Exercise directions>
What is needed here is every line of the records that includes "Artikelnummer".

++++ Entries provided

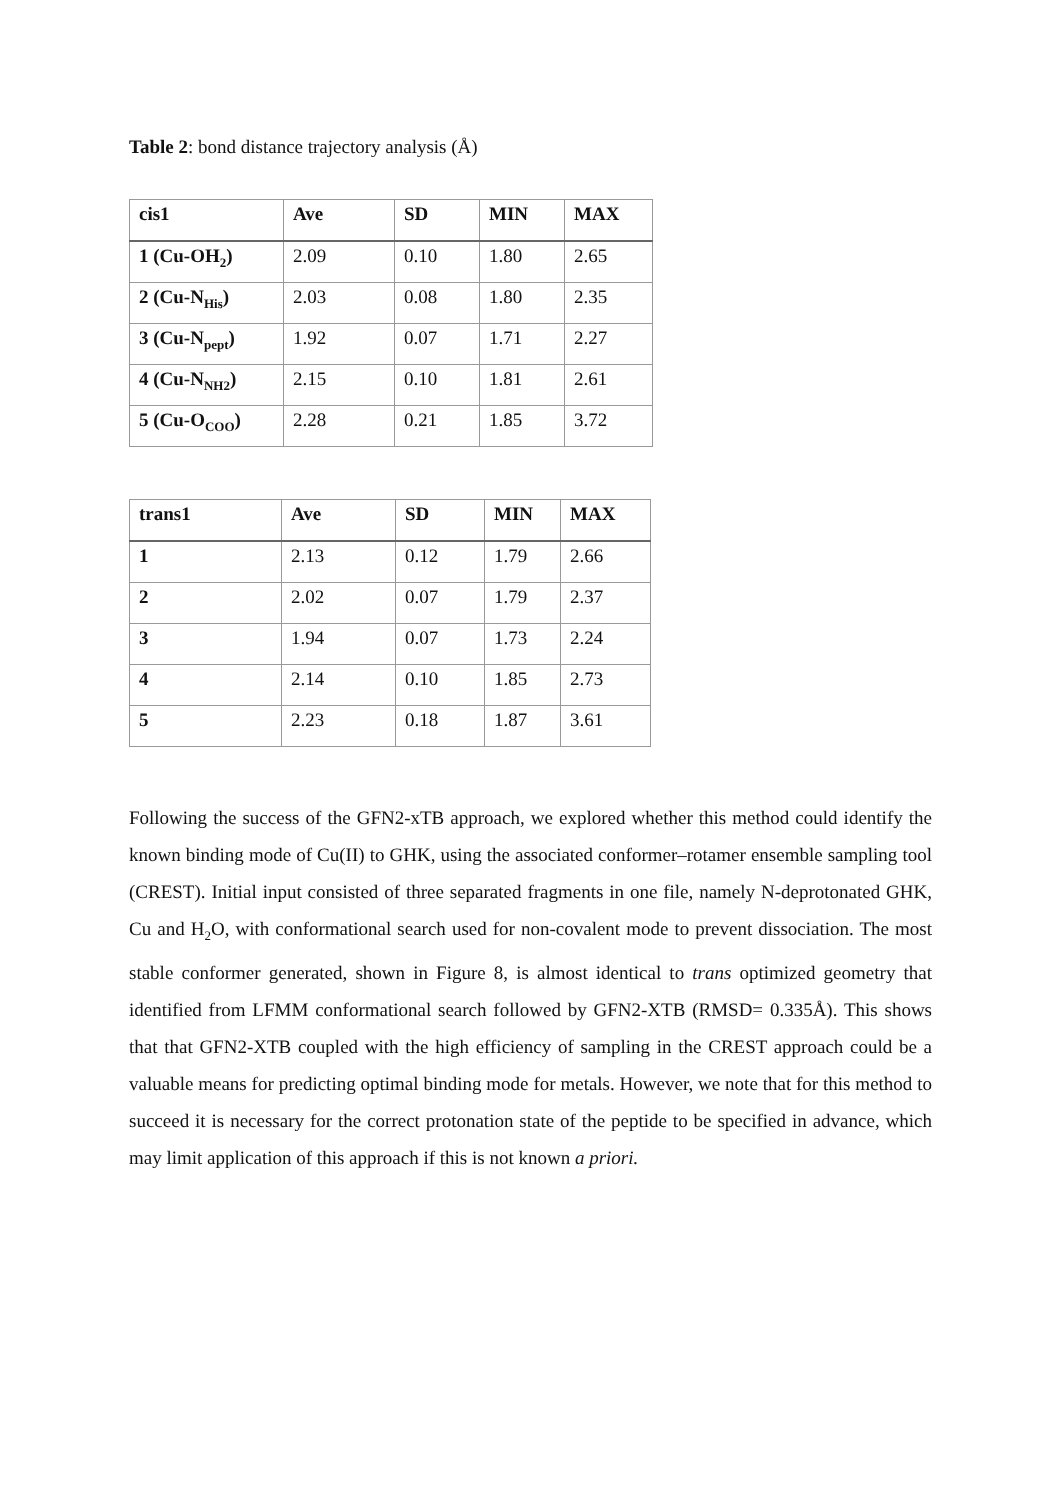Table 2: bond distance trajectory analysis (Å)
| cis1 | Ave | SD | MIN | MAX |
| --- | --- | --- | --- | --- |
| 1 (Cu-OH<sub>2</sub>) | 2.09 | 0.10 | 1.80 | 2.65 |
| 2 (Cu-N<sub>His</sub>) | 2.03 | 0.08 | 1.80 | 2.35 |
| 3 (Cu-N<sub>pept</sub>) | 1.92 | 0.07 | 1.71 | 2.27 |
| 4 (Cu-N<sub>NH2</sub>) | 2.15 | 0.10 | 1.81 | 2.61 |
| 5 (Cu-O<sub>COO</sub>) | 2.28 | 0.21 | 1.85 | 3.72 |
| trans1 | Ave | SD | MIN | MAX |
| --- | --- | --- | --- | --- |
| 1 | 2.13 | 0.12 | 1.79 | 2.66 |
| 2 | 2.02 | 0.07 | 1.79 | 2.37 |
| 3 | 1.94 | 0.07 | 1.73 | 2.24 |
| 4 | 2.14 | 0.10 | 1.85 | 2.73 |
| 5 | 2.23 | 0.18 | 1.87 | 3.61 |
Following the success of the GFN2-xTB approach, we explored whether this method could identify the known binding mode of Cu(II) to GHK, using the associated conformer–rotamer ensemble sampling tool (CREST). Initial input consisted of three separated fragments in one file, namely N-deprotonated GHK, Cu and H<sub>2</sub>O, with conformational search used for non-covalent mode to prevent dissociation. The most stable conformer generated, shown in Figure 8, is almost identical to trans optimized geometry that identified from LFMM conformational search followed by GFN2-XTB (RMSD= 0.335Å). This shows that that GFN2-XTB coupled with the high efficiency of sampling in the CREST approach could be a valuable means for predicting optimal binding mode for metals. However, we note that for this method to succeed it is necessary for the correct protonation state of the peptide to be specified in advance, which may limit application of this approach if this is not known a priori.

++++++++
++++ Entries provided

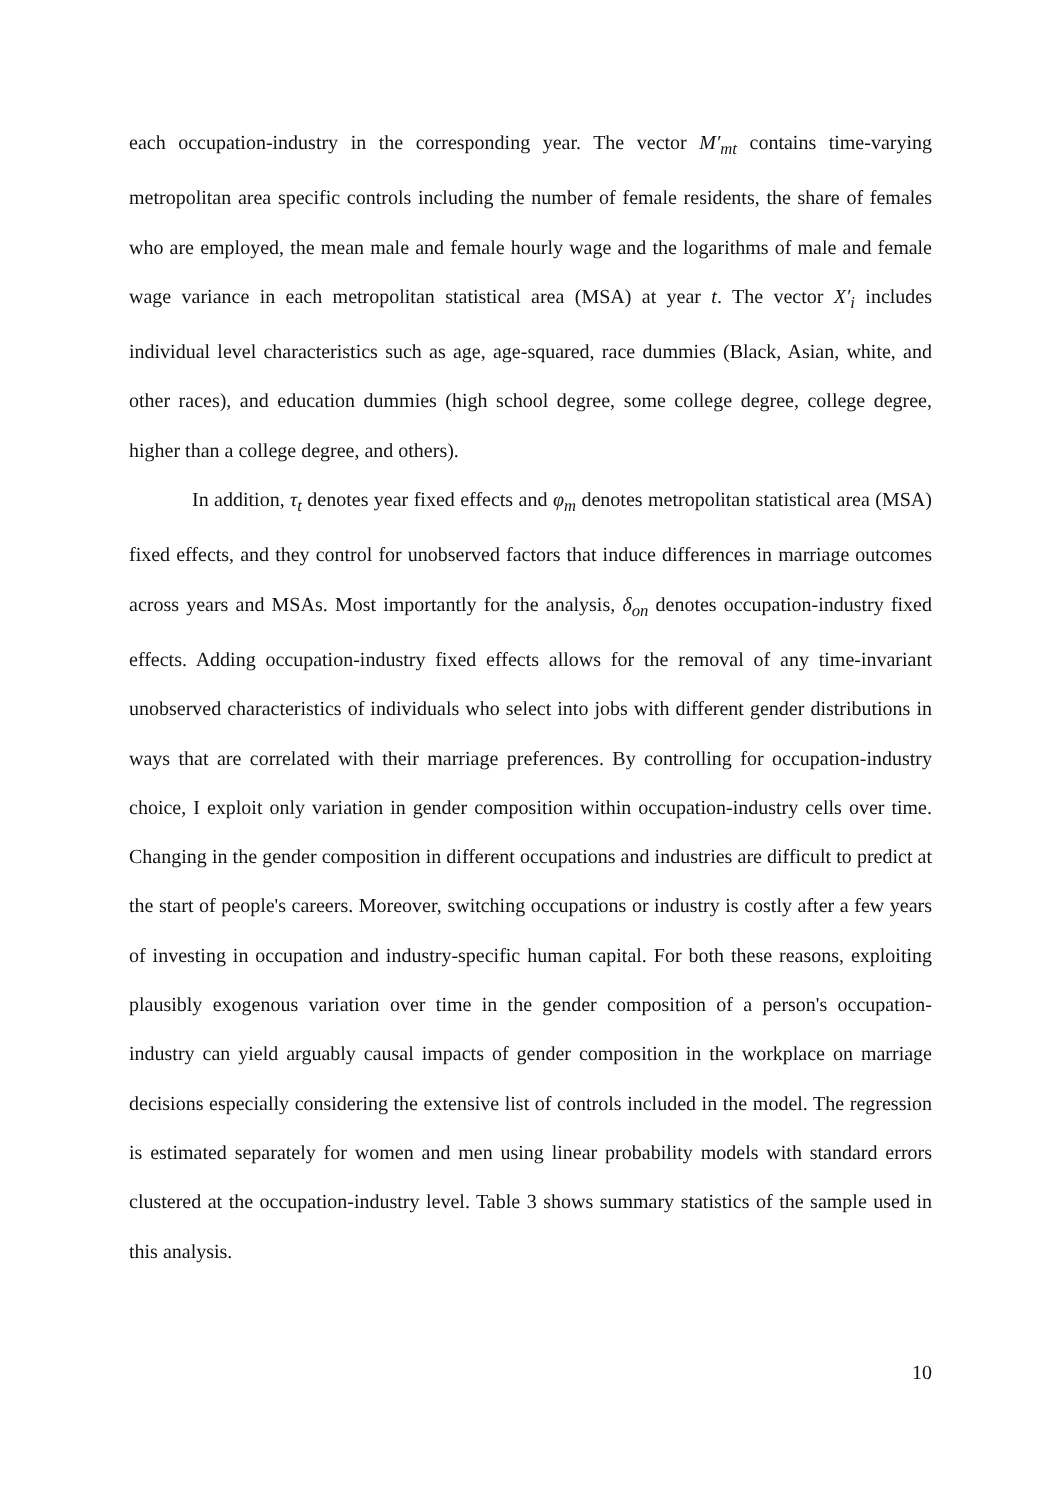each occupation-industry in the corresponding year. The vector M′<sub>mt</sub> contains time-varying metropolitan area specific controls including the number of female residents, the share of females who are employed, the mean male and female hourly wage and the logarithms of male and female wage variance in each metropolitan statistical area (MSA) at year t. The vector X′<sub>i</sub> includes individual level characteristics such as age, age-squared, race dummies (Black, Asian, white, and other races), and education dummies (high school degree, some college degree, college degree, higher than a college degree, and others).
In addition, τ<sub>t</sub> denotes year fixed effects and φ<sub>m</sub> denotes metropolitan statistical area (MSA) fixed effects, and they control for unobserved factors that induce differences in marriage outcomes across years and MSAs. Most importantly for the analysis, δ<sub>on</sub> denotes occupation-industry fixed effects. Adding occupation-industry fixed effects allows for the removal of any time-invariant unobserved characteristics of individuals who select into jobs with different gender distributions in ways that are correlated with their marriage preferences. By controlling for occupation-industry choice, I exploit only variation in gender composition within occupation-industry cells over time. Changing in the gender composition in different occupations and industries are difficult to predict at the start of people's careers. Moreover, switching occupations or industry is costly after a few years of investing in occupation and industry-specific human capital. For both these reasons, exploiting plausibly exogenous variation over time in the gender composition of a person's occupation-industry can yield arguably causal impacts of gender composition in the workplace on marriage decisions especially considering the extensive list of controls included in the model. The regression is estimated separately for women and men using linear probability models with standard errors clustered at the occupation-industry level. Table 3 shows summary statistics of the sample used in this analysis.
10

++++++++
++++ Entries provided

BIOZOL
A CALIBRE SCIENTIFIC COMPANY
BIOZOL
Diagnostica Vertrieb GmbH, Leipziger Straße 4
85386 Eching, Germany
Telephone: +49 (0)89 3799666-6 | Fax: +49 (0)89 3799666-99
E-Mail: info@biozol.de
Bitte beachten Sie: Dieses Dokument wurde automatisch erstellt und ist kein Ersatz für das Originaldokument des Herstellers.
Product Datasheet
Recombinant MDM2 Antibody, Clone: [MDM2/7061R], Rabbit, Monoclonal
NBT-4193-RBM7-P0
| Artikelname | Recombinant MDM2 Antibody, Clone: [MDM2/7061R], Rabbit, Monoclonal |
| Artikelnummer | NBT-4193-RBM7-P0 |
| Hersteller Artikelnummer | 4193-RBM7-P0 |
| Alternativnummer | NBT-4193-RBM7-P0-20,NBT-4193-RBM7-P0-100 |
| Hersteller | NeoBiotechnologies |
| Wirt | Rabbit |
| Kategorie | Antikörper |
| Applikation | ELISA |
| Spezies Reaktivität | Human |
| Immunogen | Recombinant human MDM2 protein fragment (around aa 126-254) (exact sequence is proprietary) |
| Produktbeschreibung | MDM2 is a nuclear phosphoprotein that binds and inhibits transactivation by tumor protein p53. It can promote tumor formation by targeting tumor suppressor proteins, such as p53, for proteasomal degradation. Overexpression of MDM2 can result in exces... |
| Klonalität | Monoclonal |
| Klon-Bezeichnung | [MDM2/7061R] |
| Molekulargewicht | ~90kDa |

++++++++

Solution to the exercise>
| Artikelnummer | NBT-4193-RBM7-P0 |
| Hersteller Artikelnummer | 4193-RBM7-P0 |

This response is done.